電荷の積が等しい場合は、陽イオン半径と陰イオン半径の和が小さい組み合わせを選びます。
よくある誤解と見直しの視点
よくある誤解は、原子番号が大きいイオンほど引力が強いと考えてしまうことです。
格子エネルギーで直接重要なのは、原子番号そのものではなく、イオンの電荷とイオン間距離です。
また、化学式に含まれる原子の個数が多いから格子エネルギーが大きい、という判断も適切ではありません。
たとえば塩化カルシウムは塩化物イオンを二個含みますが、比較では結晶全体の電荷のつり合いと各イオンの相互作用を考えます。

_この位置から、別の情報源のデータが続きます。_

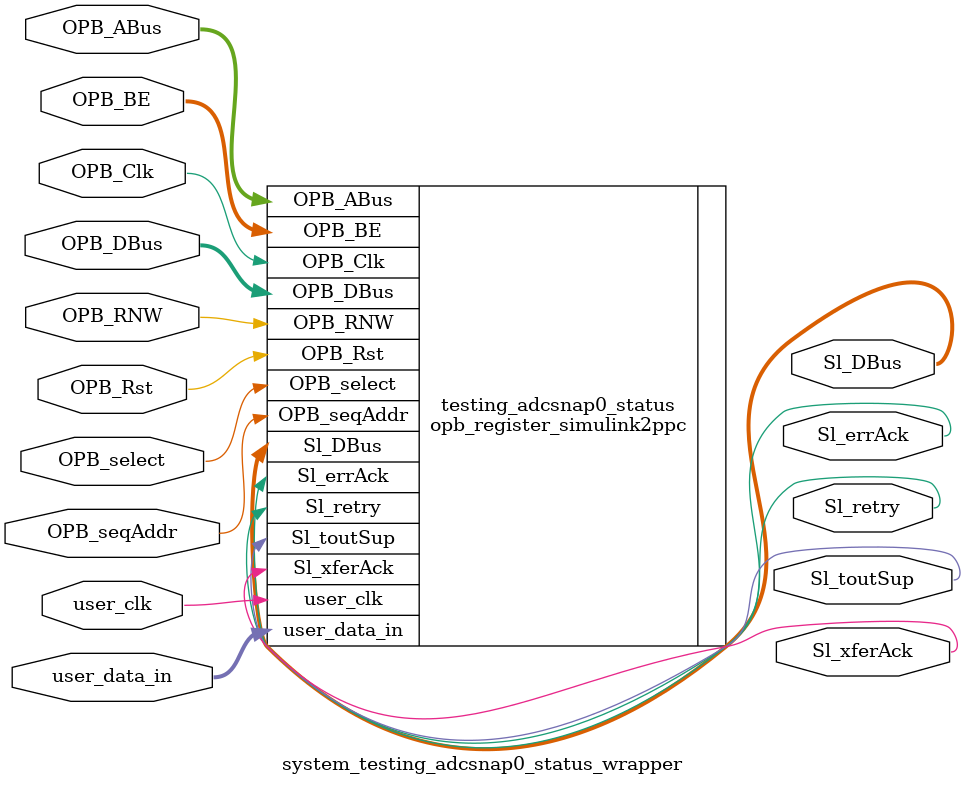
<source format=v>

module system_testing_adcsnap0_status_wrapper
  (
    OPB_Clk,
    OPB_Rst,
    Sl_DBus,
    Sl_errAck,
    Sl_retry,
    Sl_toutSup,
    Sl_xferAck,
    OPB_ABus,
    OPB_BE,
    OPB_DBus,
    OPB_RNW,
    OPB_select,
    OPB_seqAddr,
    user_data_in,
    user_clk
  );
  input OPB_Clk;
  input OPB_Rst;
  output [0:31] Sl_DBus;
  output Sl_errAck;
  output Sl_retry;
  output Sl_toutSup;
  output Sl_xferAck;
  input [0:31] OPB_ABus;
  input [0:3] OPB_BE;
  input [0:31] OPB_DBus;
  input OPB_RNW;
  input OPB_select;
  input OPB_seqAddr;
  input [31:0] user_data_in;
  input user_clk;

  opb_register_simulink2ppc
    #(
      .C_BASEADDR ( 32'h0100C100 ),
      .C_HIGHADDR ( 32'h0100C1FF ),
      .C_OPB_AWIDTH ( 32 ),
      .C_OPB_DWIDTH ( 32 ),
      .C_FAMILY ( "virtex6" )
    )
    testing_adcsnap0_status (
      .OPB_Clk ( OPB_Clk ),
      .OPB_Rst ( OPB_Rst ),
      .Sl_DBus ( Sl_DBus ),
      .Sl_errAck ( Sl_errAck ),
      .Sl_retry ( Sl_retry ),
      .Sl_toutSup ( Sl_toutSup ),
      .Sl_xferAck ( Sl_xferAck ),
      .OPB_ABus ( OPB_ABus ),
      .OPB_BE ( OPB_BE ),
      .OPB_DBus ( OPB_DBus ),
      .OPB_RNW ( OPB_RNW ),
      .OPB_select ( OPB_select ),
      .OPB_seqAddr ( OPB_seqAddr ),
      .user_data_in ( user_data_in ),
      .user_clk ( user_clk )
    );

endmodule


</source>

化学式を見たら、構成イオンと価数へ分解することが正確な判断への近道です。
格子エネルギーのまとめ
格子エネルギーは、気体イオンが集まってイオン結晶をつくるとき、または結晶を気体イオンへ分離するときに関わるエネルギーです。
大小関係では、電荷の積が大きいほど、そして陽イオンと陰イオンの距離が短いほど大きくなります。

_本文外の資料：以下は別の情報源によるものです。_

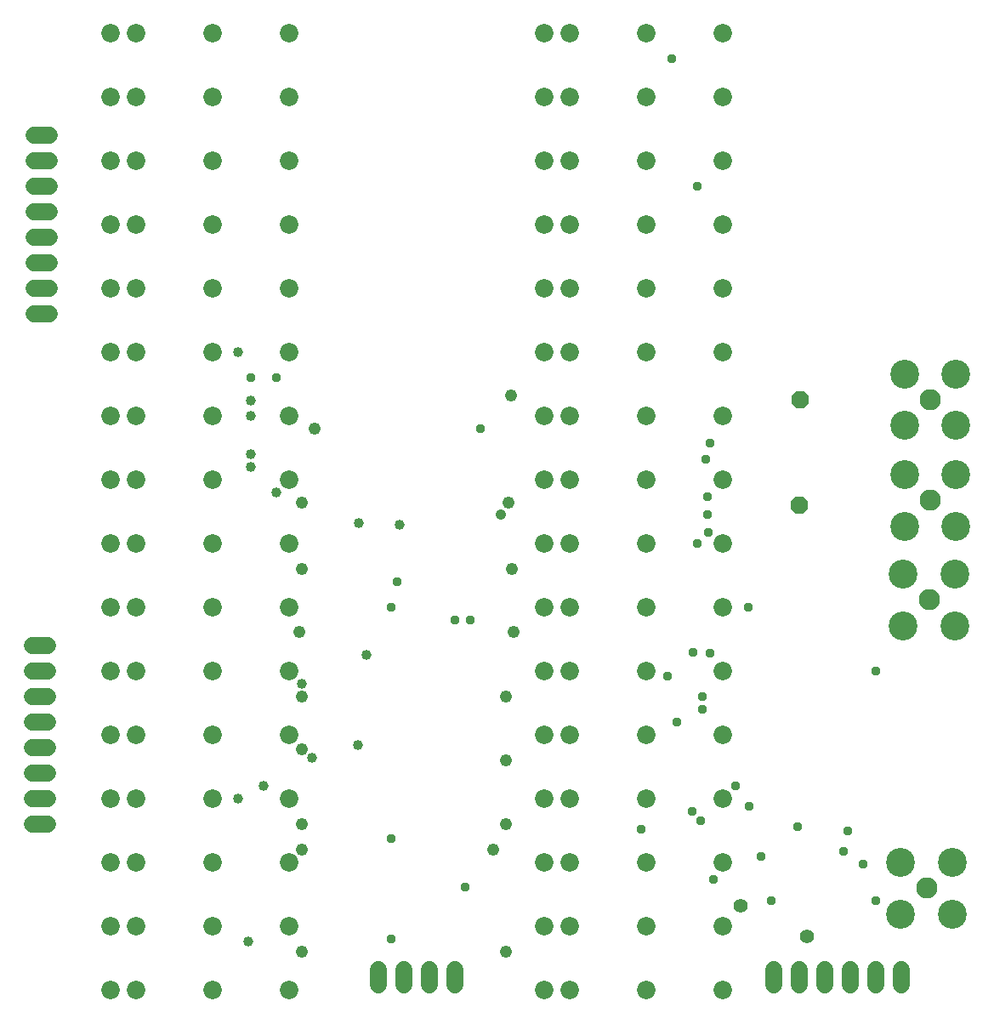
<source format=gbr>
G04 EAGLE Gerber RS-274X export*
G75*
%MOMM*%
%FSLAX34Y34*%
%LPD*%
%INSoldermask Bottom*%
%IPPOS*%
%AMOC8*
5,1,8,0,0,1.08239X$1,22.5*%
G01*
%ADD10C,2.108200*%
%ADD11C,2.870200*%
%ADD12C,1.727200*%
%ADD13P,1.869504X8X22.500000*%
%ADD14C,1.841500*%
%ADD15C,0.959600*%
%ADD16C,1.009600*%
%ADD17C,1.409600*%
%ADD18C,1.059600*%
%ADD19C,1.209600*%


D10*
X927100Y127000D03*
D11*
X901601Y152499D03*
X952599Y152499D03*
X952599Y101501D03*
X901601Y101501D03*
D10*
X929640Y414020D03*
D11*
X904141Y439519D03*
X955139Y439519D03*
X955139Y388521D03*
X904141Y388521D03*
D12*
X850900Y45720D02*
X850900Y30480D01*
X825500Y30480D02*
X825500Y45720D01*
X800100Y45720D02*
X800100Y30480D01*
X774700Y30480D02*
X774700Y45720D01*
X457200Y45720D02*
X457200Y30480D01*
X431800Y30480D02*
X431800Y45720D01*
X406400Y45720D02*
X406400Y30480D01*
X381000Y30480D02*
X381000Y45720D01*
X53340Y876300D02*
X38100Y876300D01*
X38100Y850900D02*
X53340Y850900D01*
X53340Y825500D02*
X38100Y825500D01*
X38100Y800100D02*
X53340Y800100D01*
X53340Y774700D02*
X38100Y774700D01*
X38100Y749300D02*
X53340Y749300D01*
X53340Y723900D02*
X38100Y723900D01*
X38100Y698500D02*
X53340Y698500D01*
X52070Y368300D02*
X36830Y368300D01*
X36830Y342900D02*
X52070Y342900D01*
X52070Y317500D02*
X36830Y317500D01*
X36830Y292100D02*
X52070Y292100D01*
X52070Y266700D02*
X36830Y266700D01*
X36830Y241300D02*
X52070Y241300D01*
X52070Y215900D02*
X36830Y215900D01*
X36830Y190500D02*
X52070Y190500D01*
D13*
X800100Y508000D03*
X801370Y613410D03*
D12*
X876300Y45720D02*
X876300Y30480D01*
X901700Y30480D02*
X901700Y45720D01*
D14*
X723900Y977900D03*
X647700Y977900D03*
X571500Y977900D03*
X546100Y977900D03*
X723900Y406400D03*
X647700Y406400D03*
X571500Y406400D03*
X546100Y406400D03*
X723900Y342900D03*
X647700Y342900D03*
X571500Y342900D03*
X546100Y342900D03*
X723900Y279400D03*
X647700Y279400D03*
X571500Y279400D03*
X546100Y279400D03*
X723900Y215900D03*
X647700Y215900D03*
X571500Y215900D03*
X546100Y215900D03*
X723900Y152400D03*
X647700Y152400D03*
X571500Y152400D03*
X546100Y152400D03*
X723900Y88900D03*
X647700Y88900D03*
X571500Y88900D03*
X546100Y88900D03*
X723900Y25400D03*
X647700Y25400D03*
X571500Y25400D03*
X546100Y25400D03*
X292100Y977900D03*
X215900Y977900D03*
X139700Y977900D03*
X114300Y977900D03*
X292100Y914400D03*
X215900Y914400D03*
X139700Y914400D03*
X114300Y914400D03*
X292100Y850900D03*
X215900Y850900D03*
X139700Y850900D03*
X114300Y850900D03*
X723900Y914400D03*
X647700Y914400D03*
X571500Y914400D03*
X546100Y914400D03*
X292100Y787400D03*
X215900Y787400D03*
X139700Y787400D03*
X114300Y787400D03*
X292100Y723900D03*
X215900Y723900D03*
X139700Y723900D03*
X114300Y723900D03*
X292100Y660400D03*
X215900Y660400D03*
X139700Y660400D03*
X114300Y660400D03*
X292100Y596900D03*
X215900Y596900D03*
X139700Y596900D03*
X114300Y596900D03*
X292100Y533400D03*
X215900Y533400D03*
X139700Y533400D03*
X114300Y533400D03*
X292100Y469900D03*
X215900Y469900D03*
X139700Y469900D03*
X114300Y469900D03*
X292100Y406400D03*
X215900Y406400D03*
X139700Y406400D03*
X114300Y406400D03*
X292100Y342900D03*
X215900Y342900D03*
X139700Y342900D03*
X114300Y342900D03*
X292100Y279400D03*
X215900Y279400D03*
X139700Y279400D03*
X114300Y279400D03*
X292100Y215900D03*
X215900Y215900D03*
X139700Y215900D03*
X114300Y215900D03*
X723900Y850900D03*
X647700Y850900D03*
X571500Y850900D03*
X546100Y850900D03*
X292100Y152400D03*
X215900Y152400D03*
X139700Y152400D03*
X114300Y152400D03*
X292100Y88900D03*
X215900Y88900D03*
X139700Y88900D03*
X114300Y88900D03*
X292100Y25400D03*
X215900Y25400D03*
X139700Y25400D03*
X114300Y25400D03*
X723900Y787400D03*
X647700Y787400D03*
X571500Y787400D03*
X546100Y787400D03*
X723900Y723900D03*
X647700Y723900D03*
X571500Y723900D03*
X546100Y723900D03*
X723900Y660400D03*
X647700Y660400D03*
X571500Y660400D03*
X546100Y660400D03*
X723900Y596900D03*
X647700Y596900D03*
X571500Y596900D03*
X546100Y596900D03*
X723900Y533400D03*
X647700Y533400D03*
X571500Y533400D03*
X546100Y533400D03*
X723900Y469900D03*
X647700Y469900D03*
X571500Y469900D03*
X546100Y469900D03*
D10*
X930910Y613410D03*
D11*
X905411Y638909D03*
X956409Y638909D03*
X956409Y587911D03*
X905411Y587911D03*
D10*
X930910Y513080D03*
D11*
X905411Y538579D03*
X956409Y538579D03*
X956409Y487581D03*
X905411Y487581D03*
D15*
X702310Y194310D03*
X693420Y203200D03*
X703580Y304800D03*
X642620Y185420D03*
X703580Y317500D03*
X678180Y292100D03*
X669290Y337820D03*
X673100Y952500D03*
X711200Y570230D03*
X698500Y825500D03*
X707390Y553720D03*
X708660Y516890D03*
X708660Y499110D03*
X709930Y481330D03*
X698500Y469900D03*
X694690Y361950D03*
X279400Y635000D03*
X254000Y635000D03*
D16*
X241300Y660400D03*
X254000Y612140D03*
X254000Y596900D03*
X254000Y558800D03*
X254000Y546100D03*
X279400Y520700D03*
X361950Y490220D03*
X402590Y488950D03*
X369570Y359410D03*
X304800Y330200D03*
X360680Y269240D03*
X314960Y256540D03*
X241300Y215900D03*
X266700Y228600D03*
X251460Y73660D03*
D15*
X482600Y584200D03*
X393700Y76200D03*
X467360Y128270D03*
X876300Y342900D03*
D17*
X807720Y78740D03*
X741680Y109220D03*
D18*
X502920Y499110D03*
D19*
X513080Y617220D03*
X317500Y584200D03*
X510540Y510540D03*
X304800Y510540D03*
X508000Y63500D03*
X304800Y63500D03*
X495300Y165100D03*
X304800Y165100D03*
X508000Y190500D03*
X304800Y190500D03*
X508000Y254000D03*
X304800Y265430D03*
X508000Y317500D03*
X304800Y317500D03*
X515620Y382270D03*
X302260Y382270D03*
X514350Y444500D03*
X304800Y444500D03*
D15*
X844550Y163830D03*
X798830Y187960D03*
X472440Y393700D03*
X400050Y431800D03*
X848360Y184150D03*
X736600Y228600D03*
X772160Y114300D03*
X750570Y208280D03*
X863600Y151130D03*
X762000Y158750D03*
X457200Y393700D03*
X393700Y406400D03*
X393700Y176530D03*
X711200Y360680D03*
X715010Y135890D03*
X749300Y406400D03*
X876300Y114300D03*
M02*

</source>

つまり、高い電荷数と小さなイオン半径が大きな格子エネルギーにつながるという点が基本です。
クーロンの法則は、この関係を理解するための土台になります。
酸化マグネシウムのような二価イオン同士の結晶は、塩化ナトリウムのような一価イオン同士の結晶より強い引力をもちやすいでしょう。
同じ電荷数の比較では、より小さいイオンを含む化合物のほうが格子エネルギーは大きくなります。
融点は格子エネルギーと深く関係し、結び付きが強い結晶ほど高融点になりやすい傾向です。
ただし、融点や溶解性には結晶構造、水和エネルギー、分極なども関与します。
問題演習では電荷を先に比べ、次にイオン半径を確認する手順を守ると、大小関係を安定して判断できるようになります。